■ WHAT IS NEEDED ■
Below is a listing from which only part is wanted; return exactly the lines from the one with "5l2 2M0 0l6" up to and including the one with "486,42 491,91 423,99".

============

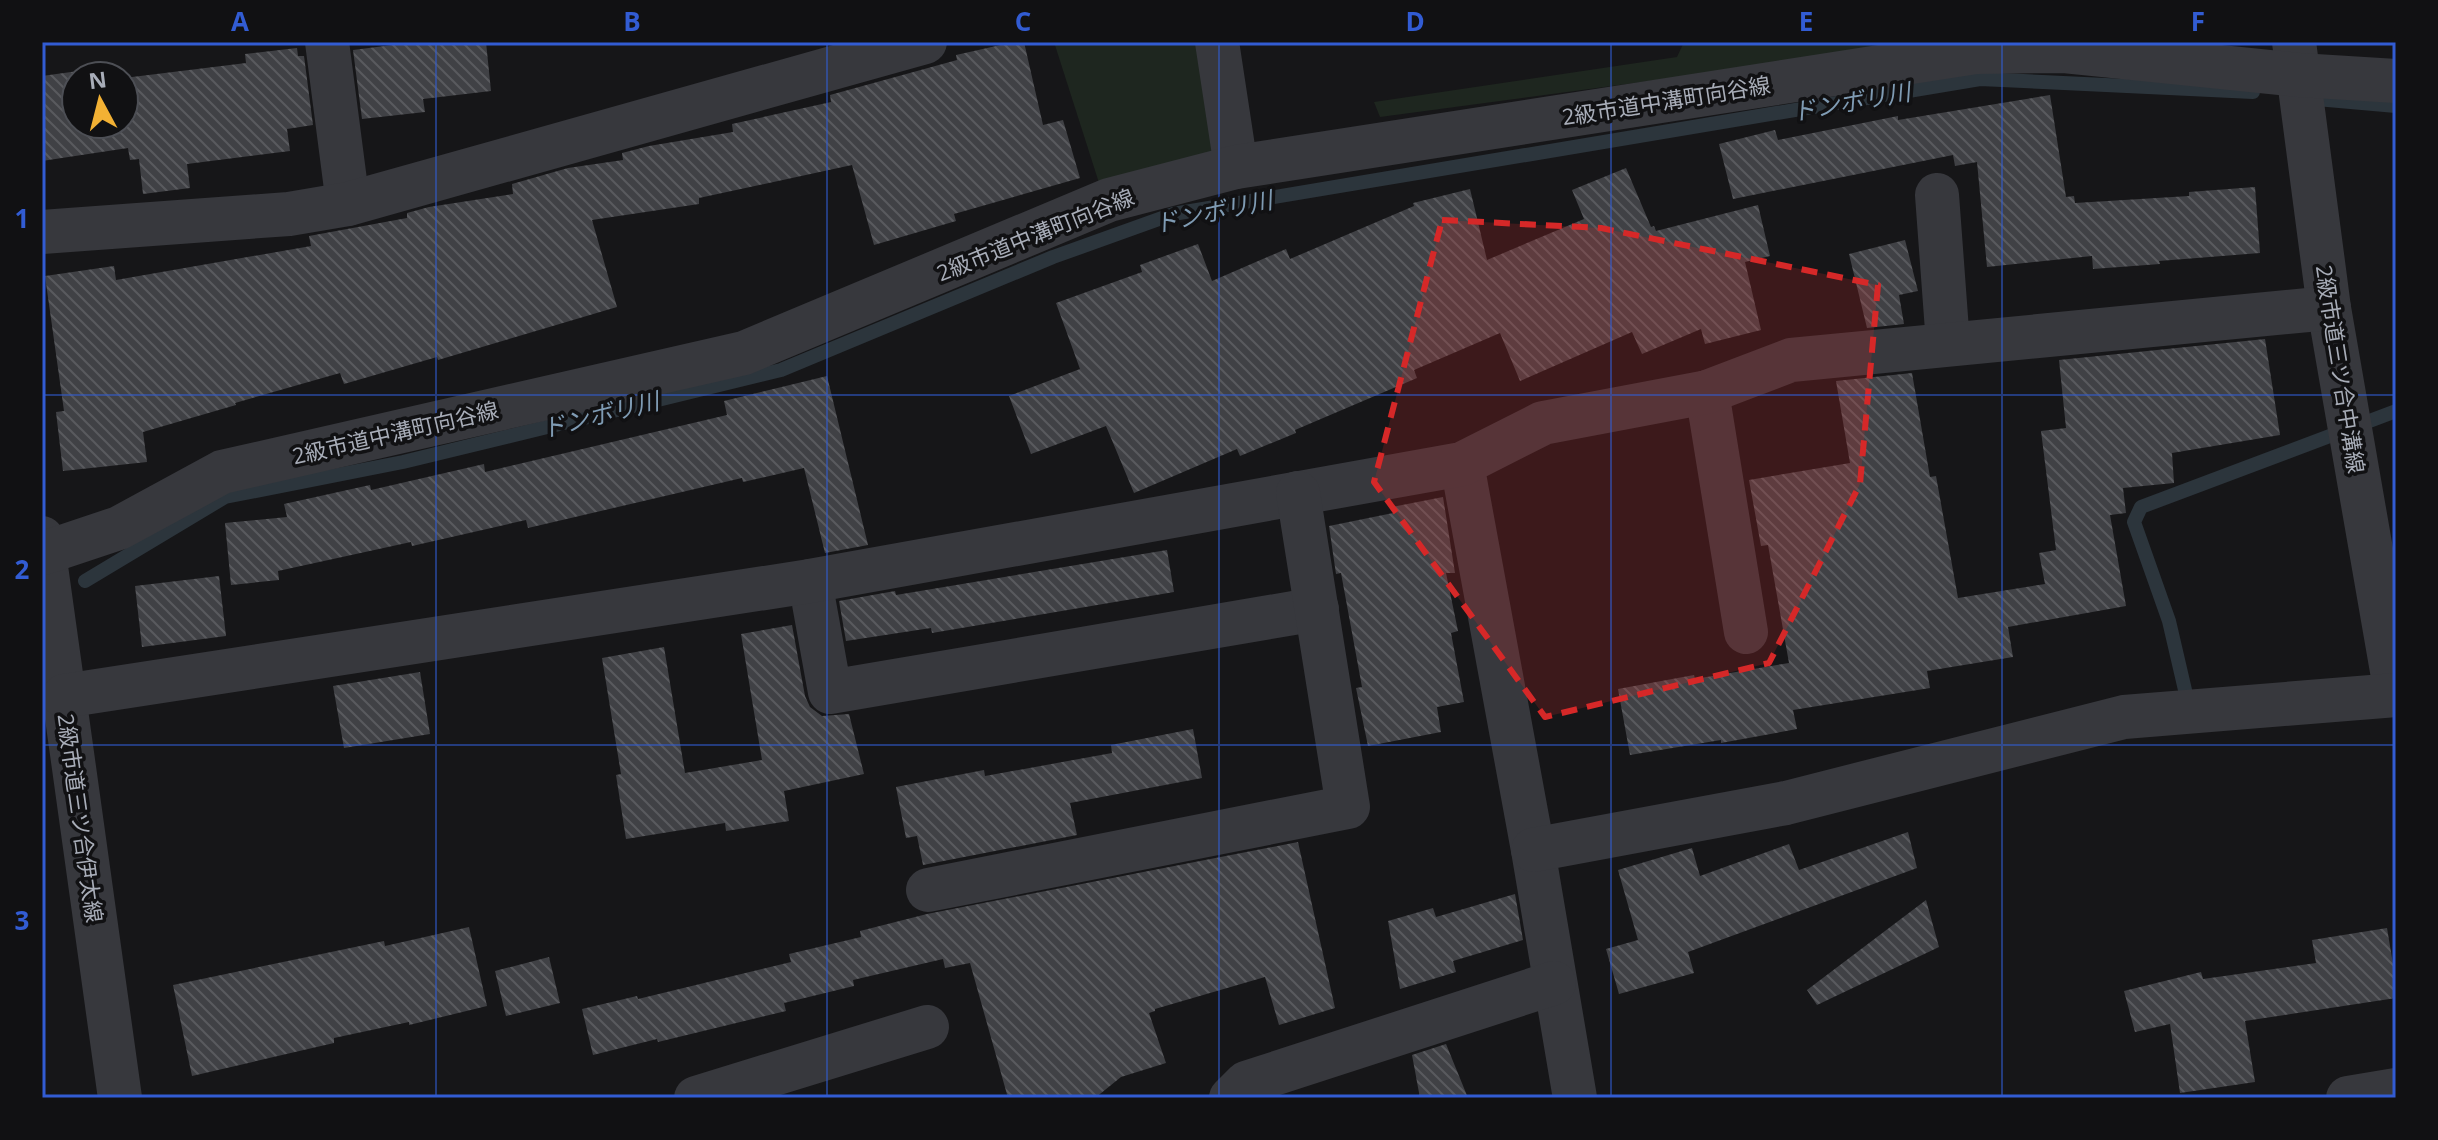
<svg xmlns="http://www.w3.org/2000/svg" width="2438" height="1140" font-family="'Open Sans','Noto Sans JP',sans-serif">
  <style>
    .green { fill: #1e261f }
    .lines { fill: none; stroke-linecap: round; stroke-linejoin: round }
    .stream { stroke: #2c353c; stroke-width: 14 }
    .building { fill: url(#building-back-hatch) }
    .minor { stroke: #37383d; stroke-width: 44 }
    .marked { fill: #d62828; fill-opacity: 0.2; stroke: #d62828; stroke-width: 6; stroke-dasharray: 16 10; stroke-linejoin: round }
    .grid { fill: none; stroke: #325cd3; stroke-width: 2; stroke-opacity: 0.55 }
    .labels { text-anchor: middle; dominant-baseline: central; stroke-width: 7; stroke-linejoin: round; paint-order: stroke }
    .street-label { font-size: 22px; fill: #a8adb8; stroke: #111113 }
    .water-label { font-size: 24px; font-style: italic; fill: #7f9bb3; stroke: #111113 }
    .neatline { fill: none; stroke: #325cd3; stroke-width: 3 }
    .grid-label { font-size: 26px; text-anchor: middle; font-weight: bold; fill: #325cd3 }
  </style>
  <defs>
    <pattern id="building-back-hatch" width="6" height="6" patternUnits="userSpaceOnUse" patternTransform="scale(2)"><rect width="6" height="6" fill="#404145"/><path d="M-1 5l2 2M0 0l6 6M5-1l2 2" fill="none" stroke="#595a5e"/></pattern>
  </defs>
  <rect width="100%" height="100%" fill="#161618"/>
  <g class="green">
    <polygon points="1054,42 1203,42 1219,141 1207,159 1100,186"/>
    <polygon points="1684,42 1940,42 1380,117 1374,102 1677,57"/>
  </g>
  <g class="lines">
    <g class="stream">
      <polyline points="2305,98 2396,106"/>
      <polyline points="85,581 225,497 403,462 781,370 1053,257 1173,214 1980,79 2253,92"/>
      <polyline points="2185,690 2169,621 2134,522 2141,507 2396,411"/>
    </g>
  </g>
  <g class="building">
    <polygon points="416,42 486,42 491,91 423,99 425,112 362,119 353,50"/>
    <polygon points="1014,42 1024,42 1043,125 1063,120 1080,178 954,214 956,221 874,245 852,165 699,198 699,204 592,220 617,307 438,360 437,357 344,384 340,373 235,403 236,405 143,432 147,462 63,471 56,412 64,411 45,276 114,266 116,280 311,246 309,236 407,218 407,213 429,207 513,194 512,184 568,168 623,160 622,153 649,146 733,132 732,124 831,102 830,95 957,60 956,55"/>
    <polygon points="297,48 298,56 304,56 313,125 287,129 290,151 187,164 190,188 143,194 139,159 130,160 128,148 42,161 42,76 100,68 101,76 76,76 76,124 124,124 124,78 246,63 245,54"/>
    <polygon points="2050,95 2066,197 2074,196 2075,203 2189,196 2189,192 2255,187 2260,253 2159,261 2160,264 2093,269 2092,256 1987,267 1977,162 1955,166 1953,155 1733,199 1719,144 1775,130 1778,140 1898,116 1898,120"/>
    <polygon points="1626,168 1651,227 1654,226 1656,231 1758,205 1770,256 1745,262 1761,330 1705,344 1701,329 1642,354 1632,332 1520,381 1500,333 1414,370 1417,378 1295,430 1296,433 1240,456 1237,449 1134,493 1106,426 1031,454 1009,396 1080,369 1056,303 1142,272 1140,265 1198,244 1212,281 1286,249 1290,259 1414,206 1413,203 1470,189 1487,260 1584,219 1572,190"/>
    <polygon points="1905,240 1918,291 1899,295 1904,324 1867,328 1849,254"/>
    <polygon points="2265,339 2280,435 2172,453 2174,483 2123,488 2126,513 2110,515 2126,606 2008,627 2013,657 1927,671 1930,688 1793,710 1797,729 1721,743 1721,740 1630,755 1618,689 1694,675 1695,679 1789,663 1768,545 1761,546 1749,480 1850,463 1836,381 1912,373 1930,477 1936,476 1958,598 2045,584 2039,553 2056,550 2041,431 2066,428 2059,360"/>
    <polygon points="827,376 868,545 825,553 804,468 743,482 742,478 528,528 526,520 412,546 411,542 278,571 279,580 231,585 225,523 287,517 284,504 370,485 371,490 484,464 485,472 727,415 724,401"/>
    <polygon points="1443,497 1455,573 1446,573 1458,631 1451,633 1464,702 1437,707 1441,732 1368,746 1356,688 1362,687 1341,573 1336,574 1329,526 1393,513 1392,507"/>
    <polygon points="1167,550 1174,592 932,633 931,628 846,641 839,601 895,591 896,595"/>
    <polygon points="219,576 226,636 142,647 135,586"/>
    <polygon points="792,625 805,696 810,707 822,716 849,714 864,774 784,791 789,821 726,831 725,823 626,839 616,775 621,774 602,658 664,647 685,773 762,760 741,634"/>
    <polygon points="420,672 430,734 344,748 333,686"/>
    <polygon points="1193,729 1202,778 1070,803 1077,835 923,865 917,836 906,838 896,787 984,770 985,776 1112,753 1111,745"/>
    <polygon points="1908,832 1917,868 1688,952 1694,973 1619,994 1606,949 1638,940 1618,870 1692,848 1700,876 1789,844 1799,870"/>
    <polygon points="1298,842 1335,1008 1279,1025 1265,977 1155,1009 1155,1011 1149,1013 1166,1063 1121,1077 1095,1098 1008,1098 970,963 945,968 943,959 853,980 854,986 784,1003 786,1011 658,1042 657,1039 593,1055 582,1009 637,996 638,999 791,962 789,954 861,937 860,931 927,914"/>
    <polygon points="1515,894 1523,940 1453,961 1456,972 1400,989 1388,921 1433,908 1436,917"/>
    <polygon points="1926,900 1939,947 1817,1005 1807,990"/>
    <polygon points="469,927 487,1006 409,1025 409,1022 334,1038 334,1043 192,1076 173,985 384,941 385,946"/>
    <polygon points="2387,928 2396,982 2396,998 2245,1021 2255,1082 2180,1093 2170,1024 2135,1032 2124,991 2201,972 2203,979 2316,963 2312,940"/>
    <polygon points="549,957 560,1003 506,1016 495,971"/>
    <polygon points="1446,1044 1468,1098 1420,1098 1412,1055"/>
  </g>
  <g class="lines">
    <g class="minor">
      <polyline points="327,42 348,204"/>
      <polyline points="1217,42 1236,167"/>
      <polyline points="2294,42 2329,308 2396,694"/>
      <polyline points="1937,195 1948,344"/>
      <polyline points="42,232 289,214 348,204 925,42"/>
      <polyline points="1707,392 1746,632"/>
      <polyline points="1462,464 1533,850 1575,1098"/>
      <polyline points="42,538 120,1098"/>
      <polyline points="44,553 119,528 222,472 744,353 1109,200 1236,167 1976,52 2064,51 2299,75 2396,81"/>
      <polyline points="810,581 830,692 1317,609"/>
      <polyline points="64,696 810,581 1462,464 1543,423 1707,392 1791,360 2329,308"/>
      <polyline points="1533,850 1786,803 2124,717 2396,695"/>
      <polyline points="928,890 1348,807 1298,493"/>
      <polyline points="696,1098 927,1027"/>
      <polyline points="1231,1098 1246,1083 1554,983"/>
      <polyline points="2348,1098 2396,1090"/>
    </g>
  </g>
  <path class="marked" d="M1442 220 1601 228 1878 285 1860 484 1769 663 1545 717 1374 482Z"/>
  <path class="grid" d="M436 42V1098M827 42V1098M1219 42V1098M1611 42V1098M2002 42V1098M42 395H2396M42 745H2396"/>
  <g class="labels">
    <g class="street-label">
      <text transform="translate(1666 100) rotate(-9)">2級市道中溝町向谷線</text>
      <text transform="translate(1035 234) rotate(-22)">2級市道中溝町向谷線</text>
      <text transform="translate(2341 369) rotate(81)">2級市道三ツ合中溝線</text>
      <text transform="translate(395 432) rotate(-13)">2級市道中溝町向谷線</text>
      <text transform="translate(81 818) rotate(82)">2級市道三ツ合伊太線</text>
    </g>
    <g class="water-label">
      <text transform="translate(1851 101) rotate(-10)">ドンボリ川</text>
      <text transform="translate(1213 211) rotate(-12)">ドンボリ川</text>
      <text transform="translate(600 414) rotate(-14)">ドンボリ川</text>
    </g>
  </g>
  <rect width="2438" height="1140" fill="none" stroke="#111113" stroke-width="88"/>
  <g transform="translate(100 100) rotate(353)"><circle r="38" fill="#111113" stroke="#4d4f55" stroke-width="2"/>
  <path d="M0-6L14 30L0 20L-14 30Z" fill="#f2b134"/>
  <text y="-12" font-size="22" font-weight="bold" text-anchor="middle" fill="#a8adb8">N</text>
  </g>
  <rect x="44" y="44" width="2350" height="1052" class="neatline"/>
  <g class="grid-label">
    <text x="240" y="31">A</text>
    <text x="632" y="31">B</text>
    <text x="1023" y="31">C</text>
    <text x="1415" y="31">D</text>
    <text x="1806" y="31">E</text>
    <text x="2198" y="31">F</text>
    <text x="22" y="228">1</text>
    <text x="22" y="579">2</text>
    <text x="22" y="930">3</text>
  </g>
</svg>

============

■ ANSWER BOX ■
    <pattern id="building-back-hatch" width="6" height="6" patternUnits="userSpaceOnUse" patternTransform="scale(2)"><rect width="6" height="6" fill="#404145"/><path d="M-1 5l2 2M0 0l6 6M5-1l2 2" fill="none" stroke="#595a5e"/></pattern>
  </defs>
  <rect width="100%" height="100%" fill="#161618"/>
  <g class="green">
    <polygon points="1054,42 1203,42 1219,141 1207,159 1100,186"/>
    <polygon points="1684,42 1940,42 1380,117 1374,102 1677,57"/>
  </g>
  <g class="lines">
    <g class="stream">
      <polyline points="2305,98 2396,106"/>
      <polyline points="85,581 225,497 403,462 781,370 1053,257 1173,214 1980,79 2253,92"/>
      <polyline points="2185,690 2169,621 2134,522 2141,507 2396,411"/>
    </g>
  </g>
  <g class="building">
    <polygon points="416,42 486,42 491,91 423,99 425,112 362,119 353,50"/>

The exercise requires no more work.